----- Data extract

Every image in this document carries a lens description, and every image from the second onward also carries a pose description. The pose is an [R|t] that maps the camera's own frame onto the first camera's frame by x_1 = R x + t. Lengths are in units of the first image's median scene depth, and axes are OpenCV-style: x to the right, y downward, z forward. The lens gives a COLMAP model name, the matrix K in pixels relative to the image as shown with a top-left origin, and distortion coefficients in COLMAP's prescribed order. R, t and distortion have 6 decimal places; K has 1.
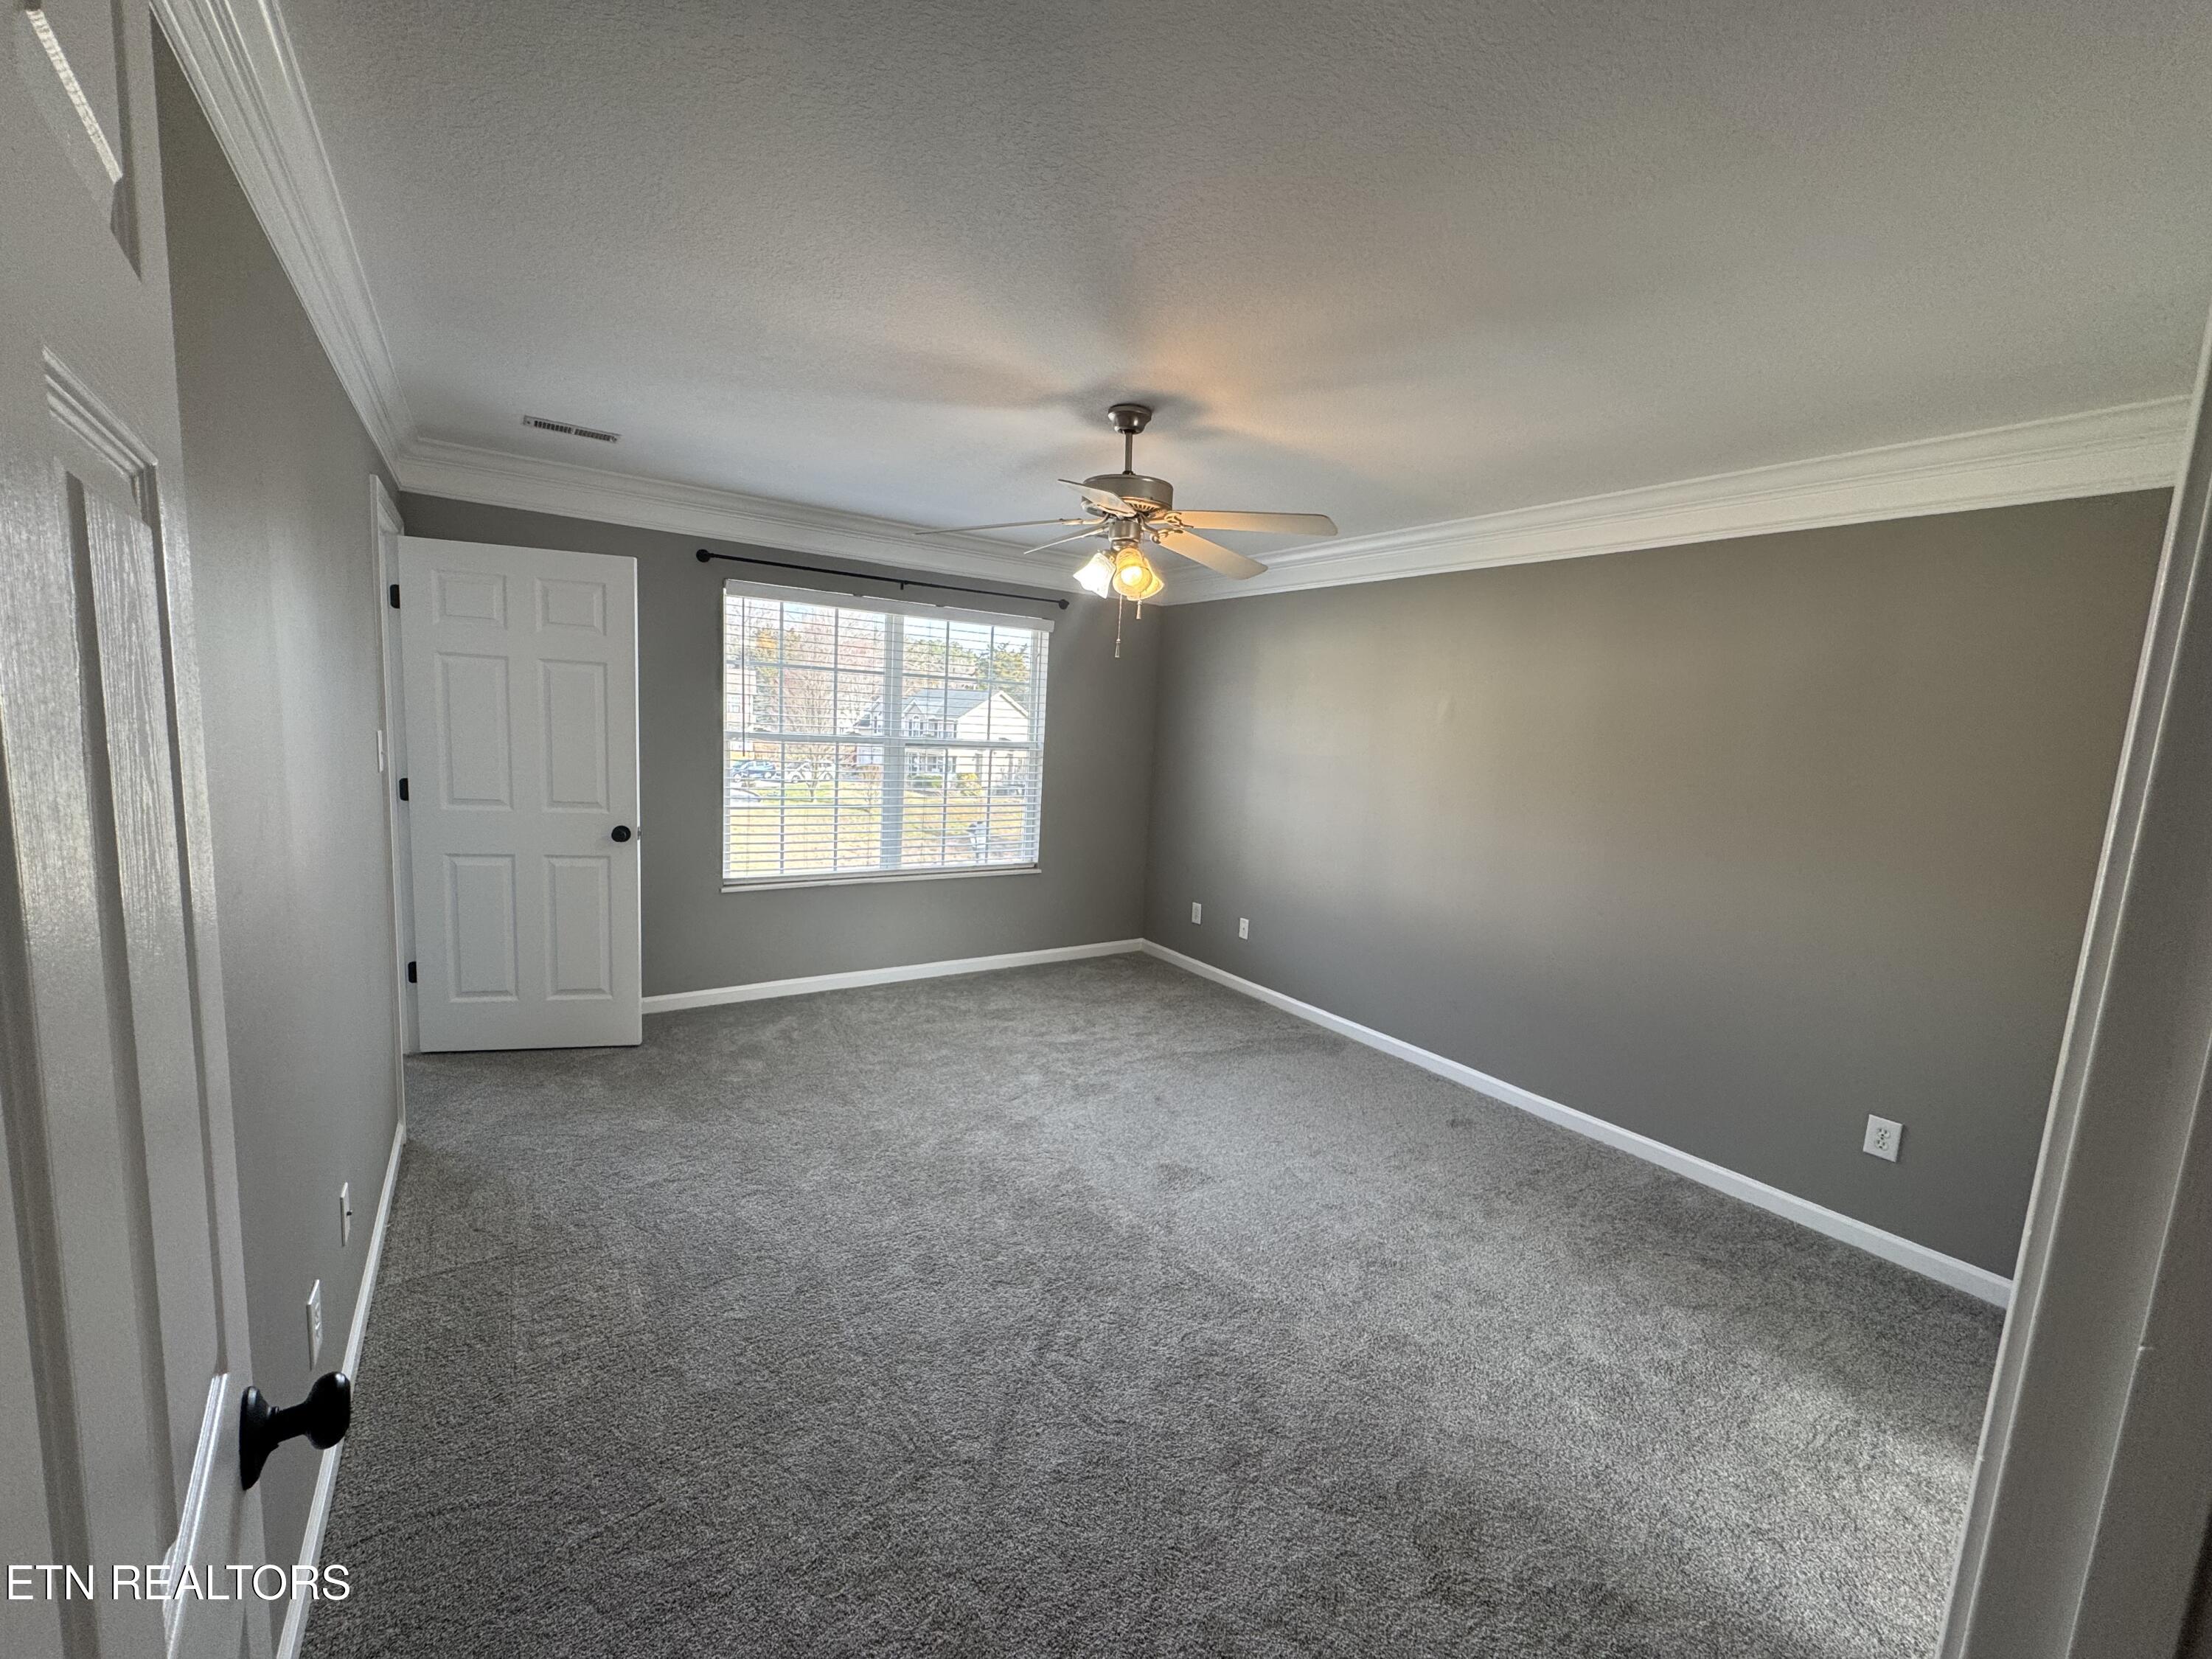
lens RADIAL K [[872.8, 0, 1106.0], [0, 872.8, 829.5], [0, 0, 1]] dist [-0.000726, 0.000123]
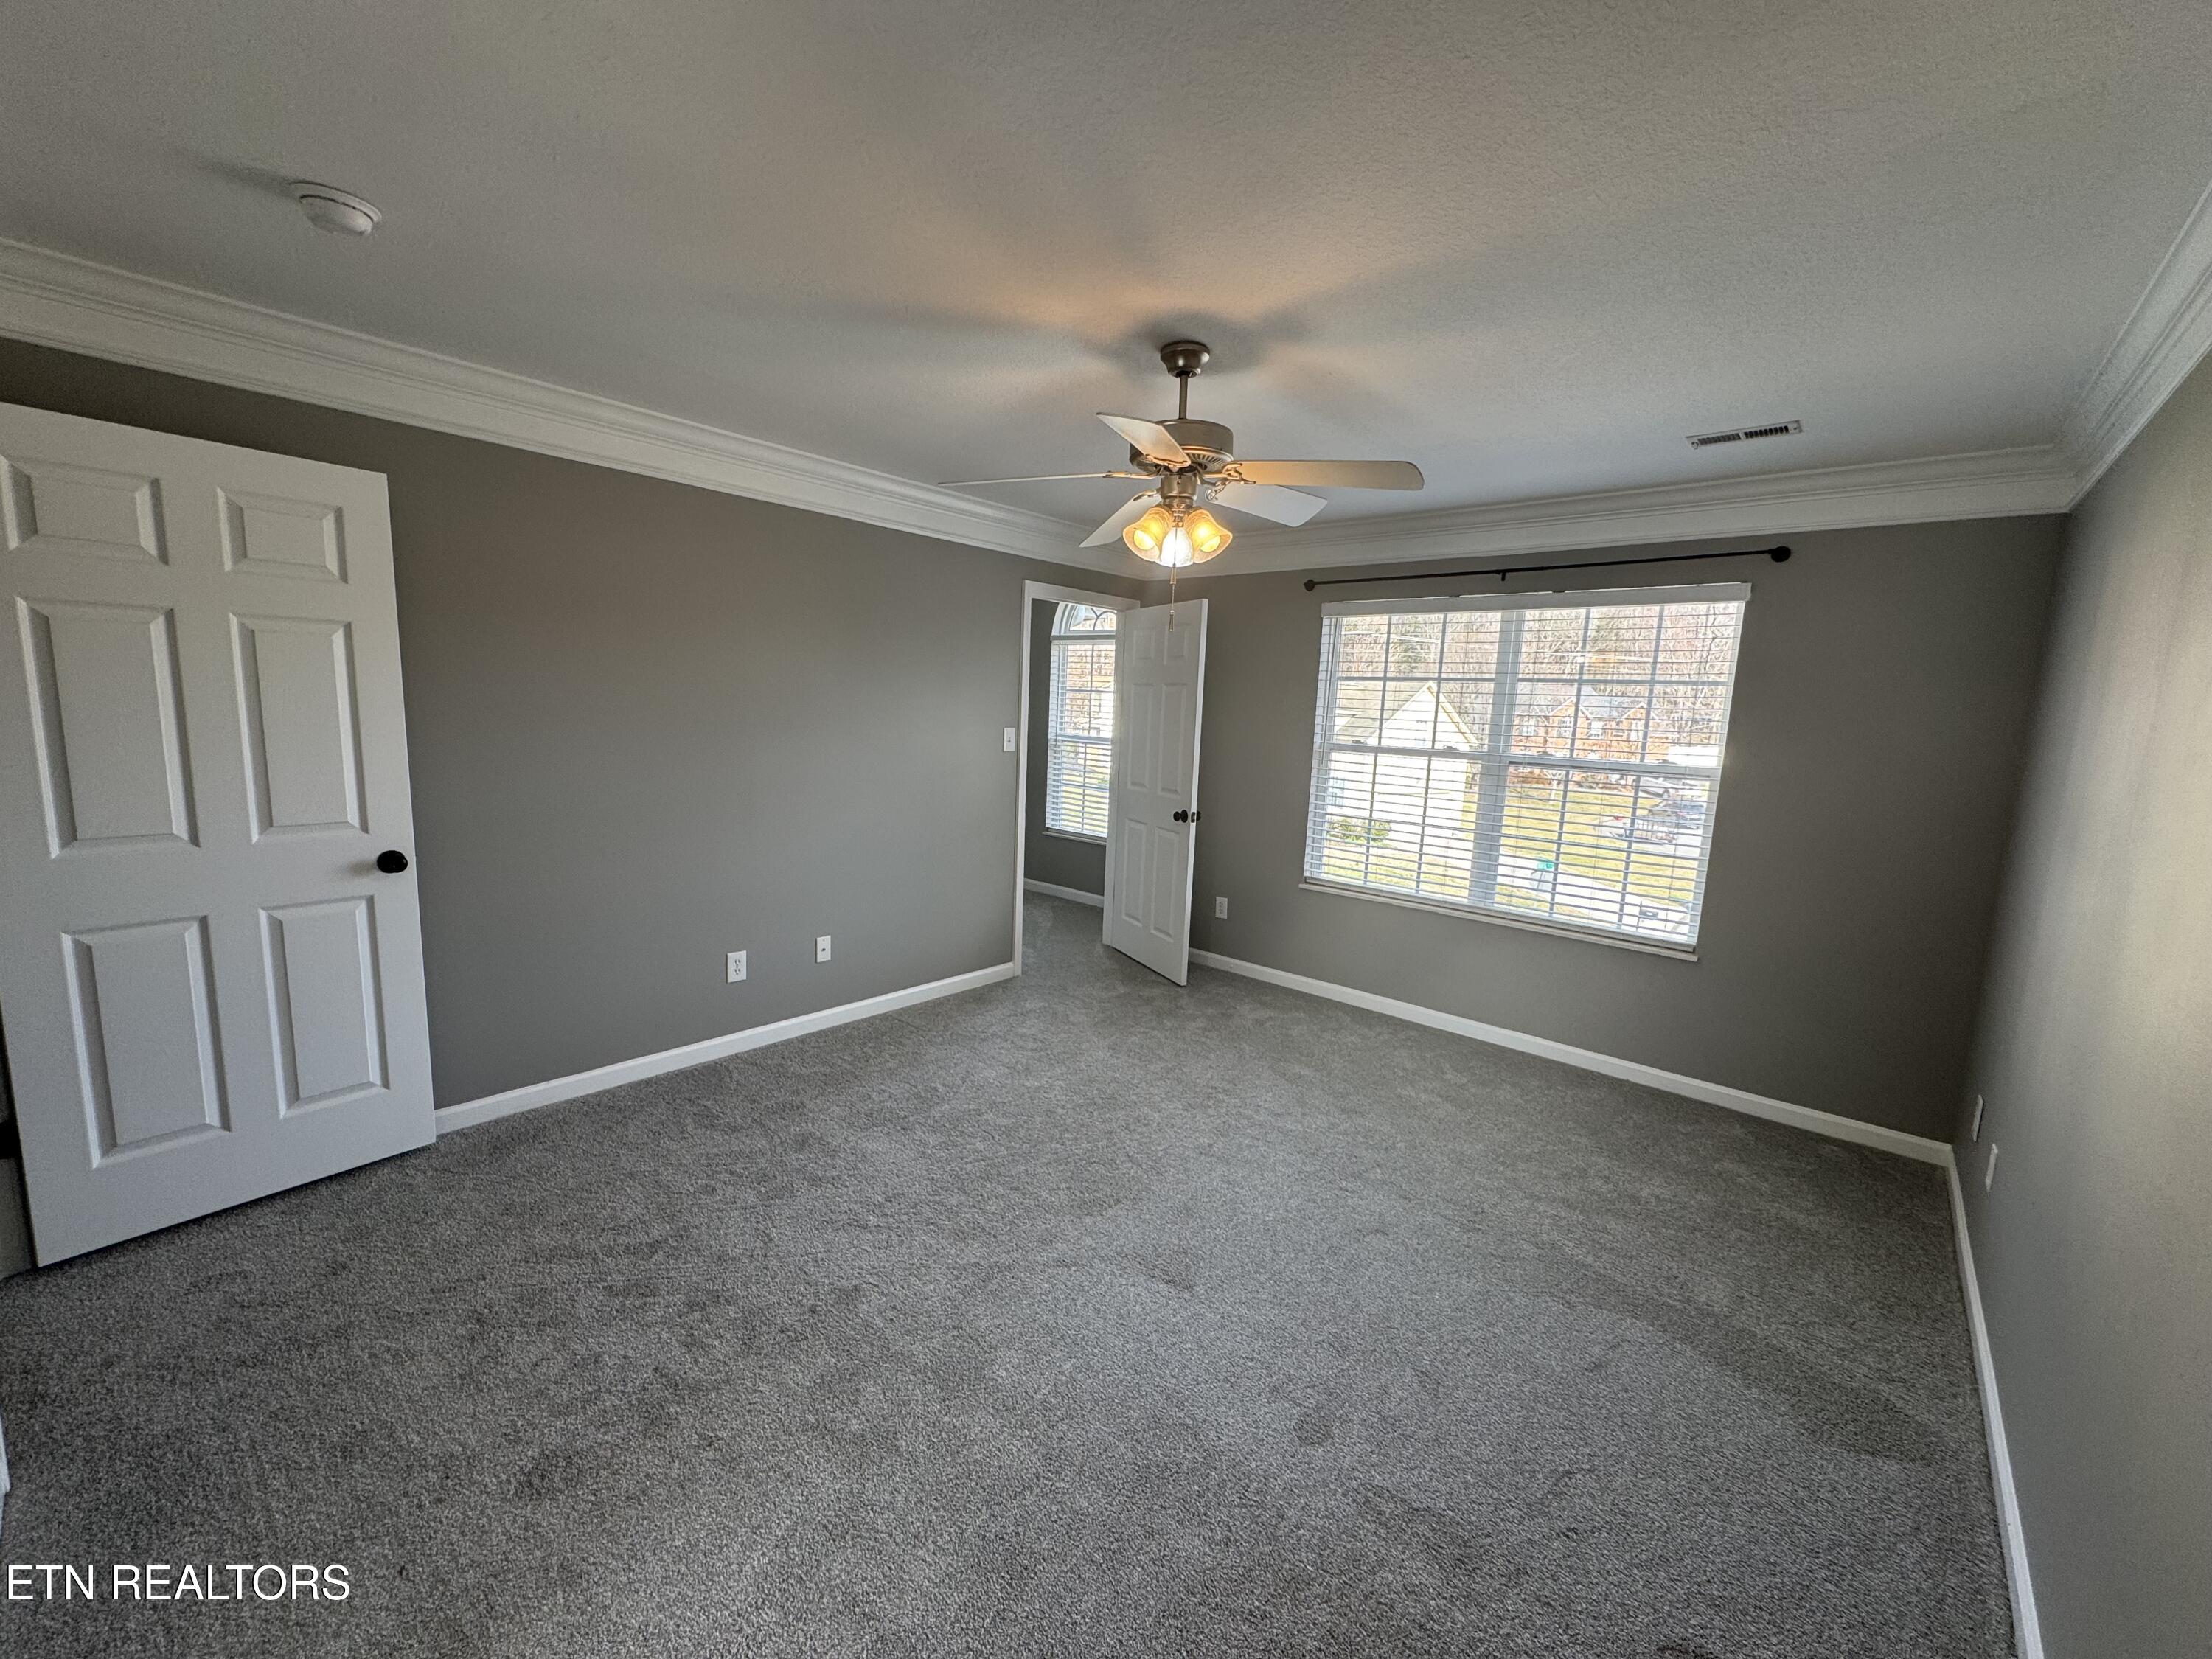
lens RADIAL K [[872.8, 0, 1106.0], [0, 872.8, 829.5], [0, 0, 1]] dist [-0.000726, 0.000123]
pose [[0.258365, 0.093359, -0.961526, 0.535773], [-0.148878, 0.987277, 0.055855, -0.024624], [0.954507, 0.128719, 0.268977, 0.448427]]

----------

Exercise instructions -
Return the listing unchanged except for the pictures, which should be dropped.

Exercise answer -
Every image in this document carries a lens description, and every image from the second onward also carries a pose description. The pose is an [R|t] that maps the camera's own frame onto the first camera's frame by x_1 = R x + t. Lengths are in units of the first image's median scene depth, and axes are OpenCV-style: x to the right, y downward, z forward. The lens gives a COLMAP model name, the matrix K in pixels relative to the image as shown with a top-left origin, and distortion coefficients in COLMAP's prescribed order. R, t and distortion have 6 decimal places; K has 1.
lens RADIAL K [[872.8, 0, 1106.0], [0, 872.8, 829.5], [0, 0, 1]] dist [-0.000726, 0.000123]
lens RADIAL K [[872.8, 0, 1106.0], [0, 872.8, 829.5], [0, 0, 1]] dist [-0.000726, 0.000123]
pose [[0.258365, 0.093359, -0.961526, 0.535773], [-0.148878, 0.987277, 0.055855, -0.024624], [0.954507, 0.128719, 0.268977, 0.448427]]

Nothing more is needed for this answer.